◆ **Task objective**
Tally the lines below that contain the word "when". Only the number should be returned.

⁂

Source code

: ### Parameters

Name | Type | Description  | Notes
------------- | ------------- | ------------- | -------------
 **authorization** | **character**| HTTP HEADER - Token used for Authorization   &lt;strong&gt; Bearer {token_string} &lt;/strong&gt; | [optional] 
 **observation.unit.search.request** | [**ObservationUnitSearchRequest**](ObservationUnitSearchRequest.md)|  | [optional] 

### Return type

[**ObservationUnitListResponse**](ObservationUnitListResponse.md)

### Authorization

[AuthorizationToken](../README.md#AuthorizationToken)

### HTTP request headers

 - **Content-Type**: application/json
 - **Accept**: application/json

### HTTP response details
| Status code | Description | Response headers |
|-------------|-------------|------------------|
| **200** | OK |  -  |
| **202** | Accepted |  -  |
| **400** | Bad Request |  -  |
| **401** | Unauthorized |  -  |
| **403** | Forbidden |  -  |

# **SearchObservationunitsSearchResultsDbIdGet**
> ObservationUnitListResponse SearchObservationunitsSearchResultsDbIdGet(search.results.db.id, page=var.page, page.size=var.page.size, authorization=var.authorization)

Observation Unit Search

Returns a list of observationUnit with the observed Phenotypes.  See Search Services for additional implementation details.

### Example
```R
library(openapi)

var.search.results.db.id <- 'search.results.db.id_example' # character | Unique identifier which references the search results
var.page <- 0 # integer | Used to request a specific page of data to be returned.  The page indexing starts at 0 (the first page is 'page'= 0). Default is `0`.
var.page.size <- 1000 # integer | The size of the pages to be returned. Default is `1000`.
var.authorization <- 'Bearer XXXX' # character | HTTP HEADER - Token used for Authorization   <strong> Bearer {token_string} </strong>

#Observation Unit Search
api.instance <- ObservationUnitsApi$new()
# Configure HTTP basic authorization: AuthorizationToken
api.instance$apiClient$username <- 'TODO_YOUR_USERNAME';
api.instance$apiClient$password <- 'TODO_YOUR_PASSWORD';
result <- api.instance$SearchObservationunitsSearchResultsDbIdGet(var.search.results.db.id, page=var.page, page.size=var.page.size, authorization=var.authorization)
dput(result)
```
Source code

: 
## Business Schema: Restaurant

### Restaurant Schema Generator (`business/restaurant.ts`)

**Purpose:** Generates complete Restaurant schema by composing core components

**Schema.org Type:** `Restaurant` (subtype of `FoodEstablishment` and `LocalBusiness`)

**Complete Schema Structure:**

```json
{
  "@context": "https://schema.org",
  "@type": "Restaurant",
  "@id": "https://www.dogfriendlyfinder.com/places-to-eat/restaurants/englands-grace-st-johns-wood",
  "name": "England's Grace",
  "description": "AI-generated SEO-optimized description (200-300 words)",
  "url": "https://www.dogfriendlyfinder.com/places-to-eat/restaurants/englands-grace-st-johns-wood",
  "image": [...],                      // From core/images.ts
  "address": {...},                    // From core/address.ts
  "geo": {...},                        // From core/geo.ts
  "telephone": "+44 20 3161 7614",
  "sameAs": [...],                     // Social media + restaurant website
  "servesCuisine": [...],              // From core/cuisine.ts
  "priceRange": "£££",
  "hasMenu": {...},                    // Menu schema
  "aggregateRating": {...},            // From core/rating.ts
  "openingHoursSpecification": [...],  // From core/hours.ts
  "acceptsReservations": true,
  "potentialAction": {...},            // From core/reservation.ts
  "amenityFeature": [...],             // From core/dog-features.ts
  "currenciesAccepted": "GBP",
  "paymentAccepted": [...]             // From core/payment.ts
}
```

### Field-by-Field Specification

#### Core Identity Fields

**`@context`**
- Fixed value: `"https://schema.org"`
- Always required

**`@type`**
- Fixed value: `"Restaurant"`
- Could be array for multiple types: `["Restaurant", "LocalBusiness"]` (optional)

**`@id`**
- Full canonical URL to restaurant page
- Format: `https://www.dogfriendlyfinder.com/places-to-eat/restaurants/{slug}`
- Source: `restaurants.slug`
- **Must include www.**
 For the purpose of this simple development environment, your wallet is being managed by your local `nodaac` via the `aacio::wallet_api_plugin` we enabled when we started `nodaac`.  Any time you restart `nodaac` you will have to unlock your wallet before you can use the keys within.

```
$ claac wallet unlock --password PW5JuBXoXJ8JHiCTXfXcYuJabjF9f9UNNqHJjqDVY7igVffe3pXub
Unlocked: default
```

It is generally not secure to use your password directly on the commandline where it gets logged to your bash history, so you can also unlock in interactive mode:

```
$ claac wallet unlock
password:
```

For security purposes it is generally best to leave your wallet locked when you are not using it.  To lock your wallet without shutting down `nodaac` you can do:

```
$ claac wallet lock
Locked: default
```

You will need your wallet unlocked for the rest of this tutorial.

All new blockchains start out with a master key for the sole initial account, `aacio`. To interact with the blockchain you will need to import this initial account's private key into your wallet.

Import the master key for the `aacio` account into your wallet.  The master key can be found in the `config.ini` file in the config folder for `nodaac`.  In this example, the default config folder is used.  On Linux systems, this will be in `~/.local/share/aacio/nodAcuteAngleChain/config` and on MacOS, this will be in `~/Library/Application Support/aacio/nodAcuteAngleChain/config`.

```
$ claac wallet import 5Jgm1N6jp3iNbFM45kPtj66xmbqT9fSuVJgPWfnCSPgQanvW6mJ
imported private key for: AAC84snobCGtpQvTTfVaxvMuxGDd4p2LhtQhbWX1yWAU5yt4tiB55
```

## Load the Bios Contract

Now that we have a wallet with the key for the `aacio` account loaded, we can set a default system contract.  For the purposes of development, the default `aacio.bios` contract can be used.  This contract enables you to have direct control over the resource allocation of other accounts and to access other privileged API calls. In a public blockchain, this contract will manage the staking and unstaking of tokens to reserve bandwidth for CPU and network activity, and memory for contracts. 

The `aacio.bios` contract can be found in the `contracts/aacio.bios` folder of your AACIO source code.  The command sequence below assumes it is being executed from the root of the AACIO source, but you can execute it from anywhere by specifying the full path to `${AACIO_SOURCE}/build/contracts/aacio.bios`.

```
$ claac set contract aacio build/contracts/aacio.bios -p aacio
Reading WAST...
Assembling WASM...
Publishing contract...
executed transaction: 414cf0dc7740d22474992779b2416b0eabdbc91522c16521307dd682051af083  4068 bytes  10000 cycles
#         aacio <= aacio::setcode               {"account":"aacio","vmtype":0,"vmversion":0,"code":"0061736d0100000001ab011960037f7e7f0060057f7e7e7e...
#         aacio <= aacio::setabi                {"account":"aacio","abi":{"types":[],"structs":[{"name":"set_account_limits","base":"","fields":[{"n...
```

⁂

◆ **Written response**
2